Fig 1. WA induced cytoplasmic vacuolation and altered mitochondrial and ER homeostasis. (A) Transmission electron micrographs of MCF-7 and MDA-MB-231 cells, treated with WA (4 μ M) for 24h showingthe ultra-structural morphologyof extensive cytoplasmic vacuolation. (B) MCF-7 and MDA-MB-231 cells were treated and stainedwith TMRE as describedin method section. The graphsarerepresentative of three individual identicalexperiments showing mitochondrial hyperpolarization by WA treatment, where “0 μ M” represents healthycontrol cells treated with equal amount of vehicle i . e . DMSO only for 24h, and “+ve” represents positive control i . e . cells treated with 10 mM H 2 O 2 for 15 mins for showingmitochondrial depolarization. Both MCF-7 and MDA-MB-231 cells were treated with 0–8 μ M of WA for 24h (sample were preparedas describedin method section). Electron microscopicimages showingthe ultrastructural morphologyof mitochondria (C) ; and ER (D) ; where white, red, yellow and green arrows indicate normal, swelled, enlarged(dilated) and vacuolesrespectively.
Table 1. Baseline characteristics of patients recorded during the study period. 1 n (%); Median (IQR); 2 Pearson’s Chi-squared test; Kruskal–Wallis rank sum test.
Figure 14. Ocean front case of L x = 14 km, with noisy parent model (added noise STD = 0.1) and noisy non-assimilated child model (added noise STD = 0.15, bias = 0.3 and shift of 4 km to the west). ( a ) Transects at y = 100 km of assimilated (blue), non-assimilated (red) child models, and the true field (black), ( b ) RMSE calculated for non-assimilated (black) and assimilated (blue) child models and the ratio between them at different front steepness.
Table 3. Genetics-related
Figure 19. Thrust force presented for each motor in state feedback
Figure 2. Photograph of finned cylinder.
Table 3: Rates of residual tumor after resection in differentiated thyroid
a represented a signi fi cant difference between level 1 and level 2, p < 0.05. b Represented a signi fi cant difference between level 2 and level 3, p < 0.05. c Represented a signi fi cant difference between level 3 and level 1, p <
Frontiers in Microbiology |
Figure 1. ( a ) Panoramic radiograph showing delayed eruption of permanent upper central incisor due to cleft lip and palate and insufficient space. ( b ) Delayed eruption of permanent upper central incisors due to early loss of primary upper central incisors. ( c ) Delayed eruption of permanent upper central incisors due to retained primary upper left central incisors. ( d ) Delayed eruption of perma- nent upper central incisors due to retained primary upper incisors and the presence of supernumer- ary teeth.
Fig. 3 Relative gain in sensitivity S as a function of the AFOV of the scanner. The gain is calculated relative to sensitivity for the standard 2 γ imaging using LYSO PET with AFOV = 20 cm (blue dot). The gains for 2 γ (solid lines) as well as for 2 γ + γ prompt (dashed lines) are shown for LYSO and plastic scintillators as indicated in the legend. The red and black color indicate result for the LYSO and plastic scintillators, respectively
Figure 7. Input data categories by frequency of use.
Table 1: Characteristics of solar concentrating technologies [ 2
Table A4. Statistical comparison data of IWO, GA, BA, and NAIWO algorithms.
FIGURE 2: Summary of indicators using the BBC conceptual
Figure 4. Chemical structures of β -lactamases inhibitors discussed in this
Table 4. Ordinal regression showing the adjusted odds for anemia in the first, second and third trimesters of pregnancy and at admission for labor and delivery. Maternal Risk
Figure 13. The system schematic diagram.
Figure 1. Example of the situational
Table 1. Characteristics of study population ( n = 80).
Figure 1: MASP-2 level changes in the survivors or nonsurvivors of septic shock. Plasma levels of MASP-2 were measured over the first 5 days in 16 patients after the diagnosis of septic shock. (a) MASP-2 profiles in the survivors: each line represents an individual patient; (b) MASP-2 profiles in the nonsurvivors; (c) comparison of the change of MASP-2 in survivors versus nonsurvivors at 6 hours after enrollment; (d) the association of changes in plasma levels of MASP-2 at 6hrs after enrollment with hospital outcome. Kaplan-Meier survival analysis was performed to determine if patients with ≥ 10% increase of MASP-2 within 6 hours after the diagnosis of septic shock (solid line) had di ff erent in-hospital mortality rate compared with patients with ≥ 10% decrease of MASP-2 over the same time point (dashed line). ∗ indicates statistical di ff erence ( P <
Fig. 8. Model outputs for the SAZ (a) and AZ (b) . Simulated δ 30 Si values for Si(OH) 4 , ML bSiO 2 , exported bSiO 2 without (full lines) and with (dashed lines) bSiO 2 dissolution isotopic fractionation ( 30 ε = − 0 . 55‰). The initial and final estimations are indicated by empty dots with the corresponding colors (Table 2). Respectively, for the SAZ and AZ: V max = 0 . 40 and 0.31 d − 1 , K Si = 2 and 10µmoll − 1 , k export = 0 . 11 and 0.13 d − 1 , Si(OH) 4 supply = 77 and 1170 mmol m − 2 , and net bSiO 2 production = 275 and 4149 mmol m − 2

————————

_What is needed_. Copy every line of the listing, exact to the last character.

_Solution for this problem_.
Fig 1. WA induced cytoplasmic vacuolation and altered mitochondrial and ER homeostasis. (A) Transmission electron micrographs of MCF-7 and MDA-MB-231 cells, treated with WA (4 μ M) for 24h showingthe ultra-structural morphologyof extensive cytoplasmic vacuolation. (B) MCF-7 and MDA-MB-231 cells were treated and stainedwith TMRE as describedin method section. The graphsarerepresentative of three individual identicalexperiments showing mitochondrial hyperpolarization by WA treatment, where “0 μ M” represents healthycontrol cells treated with equal amount of vehicle i . e . DMSO only for 24h, and “+ve” represents positive control i . e . cells treated with 10 mM H 2 O 2 for 15 mins for showingmitochondrial depolarization. Both MCF-7 and MDA-MB-231 cells were treated with 0–8 μ M of WA for 24h (sample were preparedas describedin method section). Electron microscopicimages showingthe ultrastructural morphologyof mitochondria (C) ; and ER (D) ; where white, red, yellow and green arrows indicate normal, swelled, enlarged(dilated) and vacuolesrespectively.
Table 1. Baseline characteristics of patients recorded during the study period. 1 n (%); Median (IQR); 2 Pearson’s Chi-squared test; Kruskal–Wallis rank sum test.
Figure 14. Ocean front case of L x = 14 km, with noisy parent model (added noise STD = 0.1) and noisy non-assimilated child model (added noise STD = 0.15, bias = 0.3 and shift of 4 km to the west). ( a ) Transects at y = 100 km of assimilated (blue), non-assimilated (red) child models, and the true field (black), ( b ) RMSE calculated for non-assimilated (black) and assimilated (blue) child models and the ratio between them at different front steepness.
Table 3. Genetics-related
Figure 19. Thrust force presented for each motor in state feedback
Figure 2. Photograph of finned cylinder.
Table 3: Rates of residual tumor after resection in differentiated thyroid
a represented a signi fi cant difference between level 1 and level 2, p < 0.05. b Represented a signi fi cant difference between level 2 and level 3, p < 0.05. c Represented a signi fi cant difference between level 3 and level 1, p <
Frontiers in Microbiology |
Figure 1. ( a ) Panoramic radiograph showing delayed eruption of permanent upper central incisor due to cleft lip and palate and insufficient space. ( b ) Delayed eruption of permanent upper central incisors due to early loss of primary upper central incisors. ( c ) Delayed eruption of permanent upper central incisors due to retained primary upper left central incisors. ( d ) Delayed eruption of perma- nent upper central incisors due to retained primary upper incisors and the presence of supernumer- ary teeth.
Fig. 3 Relative gain in sensitivity S as a function of the AFOV of the scanner. The gain is calculated relative to sensitivity for the standard 2 γ imaging using LYSO PET with AFOV = 20 cm (blue dot). The gains for 2 γ (solid lines) as well as for 2 γ + γ prompt (dashed lines) are shown for LYSO and plastic scintillators as indicated in the legend. The red and black color indicate result for the LYSO and plastic scintillators, respectively
Figure 7. Input data categories by frequency of use.
Table 1: Characteristics of solar concentrating technologies [ 2
Table A4. Statistical comparison data of IWO, GA, BA, and NAIWO algorithms.
FIGURE 2: Summary of indicators using the BBC conceptual
Figure 4. Chemical structures of β -lactamases inhibitors discussed in this
Table 4. Ordinal regression showing the adjusted odds for anemia in the first, second and third trimesters of pregnancy and at admission for labor and delivery. Maternal Risk
Figure 13. The system schematic diagram.
Figure 1. Example of the situational
Table 1. Characteristics of study population ( n = 80).
Figure 1: MASP-2 level changes in the survivors or nonsurvivors of septic shock. Plasma levels of MASP-2 were measured over the first 5 days in 16 patients after the diagnosis of septic shock. (a) MASP-2 profiles in the survivors: each line represents an individual patient; (b) MASP-2 profiles in the nonsurvivors; (c) comparison of the change of MASP-2 in survivors versus nonsurvivors at 6 hours after enrollment; (d) the association of changes in plasma levels of MASP-2 at 6hrs after enrollment with hospital outcome. Kaplan-Meier survival analysis was performed to determine if patients with ≥ 10% increase of MASP-2 within 6 hours after the diagnosis of septic shock (solid line) had di ff erent in-hospital mortality rate compared with patients with ≥ 10% decrease of MASP-2 over the same time point (dashed line). ∗ indicates statistical di ff erence ( P <
Fig. 8. Model outputs for the SAZ (a) and AZ (b) . Simulated δ 30 Si values for Si(OH) 4 , ML bSiO 2 , exported bSiO 2 without (full lines) and with (dashed lines) bSiO 2 dissolution isotopic fractionation ( 30 ε = − 0 . 55‰). The initial and final estimations are indicated by empty dots with the corresponding colors (Table 2). Respectively, for the SAZ and AZ: V max = 0 . 40 and 0.31 d − 1 , K Si = 2 and 10µmoll − 1 , k export = 0 . 11 and 0.13 d − 1 , Si(OH) 4 supply = 77 and 1170 mmol m − 2 , and net bSiO 2 production = 275 and 4149 mmol m − 2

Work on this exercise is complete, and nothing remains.